The movie begins in the summer of 1955 at a swimming pool, where Tania (Cécile de France) tries to convince her frail, tentative son Francois to jump in. The story immediately leaps 30 years into the future, where Francois - all grown up and played by Mathieu Amalric, so excellent in The Diving Bell and the Butterfly and so evil in the latest James Bond adventure - reflects on his life.

As a child, he imagined a "phantom brother," a stronger and better-looking version of himself, someone who can, he says, "rise above my failures." The boy's self-esteem isn't helped any by his athletic father Maxime (Patrick Bruel), who's embarrassed and frustrated by his weak son (he repeatedly reminds Francois that his conception was an accident).

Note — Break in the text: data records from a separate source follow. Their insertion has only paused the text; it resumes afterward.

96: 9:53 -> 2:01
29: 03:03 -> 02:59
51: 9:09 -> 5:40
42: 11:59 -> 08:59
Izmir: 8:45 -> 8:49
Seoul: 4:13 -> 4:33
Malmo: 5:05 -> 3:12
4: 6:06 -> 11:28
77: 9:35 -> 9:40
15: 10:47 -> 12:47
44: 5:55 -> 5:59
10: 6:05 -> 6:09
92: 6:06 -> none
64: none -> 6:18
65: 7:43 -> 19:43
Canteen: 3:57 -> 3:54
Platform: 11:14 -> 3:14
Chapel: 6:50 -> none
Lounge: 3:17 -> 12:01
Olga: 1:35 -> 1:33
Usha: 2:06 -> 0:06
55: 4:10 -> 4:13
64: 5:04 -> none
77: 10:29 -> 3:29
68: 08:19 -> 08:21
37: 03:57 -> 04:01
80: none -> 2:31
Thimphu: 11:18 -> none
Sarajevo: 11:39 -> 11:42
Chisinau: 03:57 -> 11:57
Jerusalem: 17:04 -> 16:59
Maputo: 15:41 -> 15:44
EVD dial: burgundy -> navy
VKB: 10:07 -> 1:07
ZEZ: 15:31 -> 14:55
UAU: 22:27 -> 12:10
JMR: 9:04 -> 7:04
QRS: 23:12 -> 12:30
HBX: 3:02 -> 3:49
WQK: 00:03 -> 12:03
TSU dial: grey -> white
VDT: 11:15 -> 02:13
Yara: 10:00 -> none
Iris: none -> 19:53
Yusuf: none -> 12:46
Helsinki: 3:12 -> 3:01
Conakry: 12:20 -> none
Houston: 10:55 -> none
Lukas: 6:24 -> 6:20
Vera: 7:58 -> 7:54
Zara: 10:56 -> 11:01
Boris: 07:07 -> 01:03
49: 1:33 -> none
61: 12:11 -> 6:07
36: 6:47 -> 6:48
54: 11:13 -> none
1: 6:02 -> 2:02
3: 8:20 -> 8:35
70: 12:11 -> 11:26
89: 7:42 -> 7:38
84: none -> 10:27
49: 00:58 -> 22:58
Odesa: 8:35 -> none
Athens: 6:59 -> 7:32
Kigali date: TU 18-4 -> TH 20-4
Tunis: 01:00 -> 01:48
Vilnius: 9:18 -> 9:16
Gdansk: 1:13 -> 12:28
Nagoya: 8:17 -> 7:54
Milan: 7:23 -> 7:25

A few years later, when Francois turns 15, a family friend tells him about his mom and dad's pre-war lives, which were nothing like he imagined. Both were married to other people; Maxime even had a son, a strong, fit boy adored by his father. It's now 1936, and a new cast of characters surfaces. Propelled by old-fashioned filmmaking and storytelling, A Secret is a solid but occasionally stilted period piece that recounts its three tales with crisscrossing and connecting narratives. Director Miller explores identity (Maxime distances himself from his Jewish heritage), ghosts from the past (turns out Francois' "phantom brother" wasn't all that made-up) and long-buried secrets (which tie the family to many other European Jews). It's pretty obvious where things are headed, so the film's emotional payoff isn't as strong as it could be. Still, this reflective drama concentrates the Holocaust to a personal scale, while remaining sadly universal.